• Passage provided
I. INTRODUCTION
Appellant, William C. Blackman, was charged with the offense of driving under the influence (DUI). Trial was had before the county court without a jury. Blackman was found guilty. Blackman appeals, contending that the Intoxilyzer test result should not have been admitted into evidence because the test was not administered within a reasonable period of time and that the evidence was insufficient to convict him. We reverse the decision of the district court, which affirmed the county court’s decision, and we remand the matter to the district court with directions to vacate the decision of the county court and to remand the case to the county court for dismissal for the reasons stated below.
II. FACTUAL BACKGROUND
Two witnesses testified for the State, Officer Dion John Neumiller and Officer David Kling. Officer Neumiller testified first. He is a deputy sheriff employed by Keith County since March 1994. On May 31, 1996, he was working the evening shift, which runs from 5 p.m. until 2 or 3 a.m. Officer Neumiller testified that he was assigned a call by the emergency operations center regarding a report of a motorcycle in a ditch on a county road. This assignment was received at 10:03 p.m. Officer Neumiller traveled to the location that had been given him by the dispatcher and arrived in approximately 15 to 20 minutes. When he first arrived, he observed a motorcycle in a ditch that ran parallel to the road. He also observed Blackman next to the motorcycle and determined that Blackman was not physically injured. Officer Neumiller testified that Blackman told him that “he had been westbound when he met two vehicles. After the second vehicle passed him, he lost control of the motorcycle and went into the north ditch . . . .”

• Extracted entries
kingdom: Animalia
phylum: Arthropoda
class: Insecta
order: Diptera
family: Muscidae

* * *

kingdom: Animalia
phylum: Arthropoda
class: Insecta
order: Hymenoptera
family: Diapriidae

• What you are asked to do
Continue the court opinion on the DUI appeal, beginning right after its last sentence.

• The reply
*296Officer Neumiller testified that he had contact with Blackman by the roadside for approximately 30 to 60 minutes. He testified that he smelled a strong odor of alcoholic beverage coming from Blackman’s person. Upon asking Blackman if he had had anything to drink, Blackman stated, “No.” Blackman explained that he had not had anything to drink that evening. Officer Neumiller then told Blackman that he could smell an alcoholic beverage emanating from Blackman’s person. Blackman then explained that he had had something to drink the evening before, but that he had not had anything to drink that evening prior to Officer Neumiller’s contact with him. Officer Neumiller assisted Blackman in removing his motorcycle from the ditch but did not allow Blackman to operate the motorcycle.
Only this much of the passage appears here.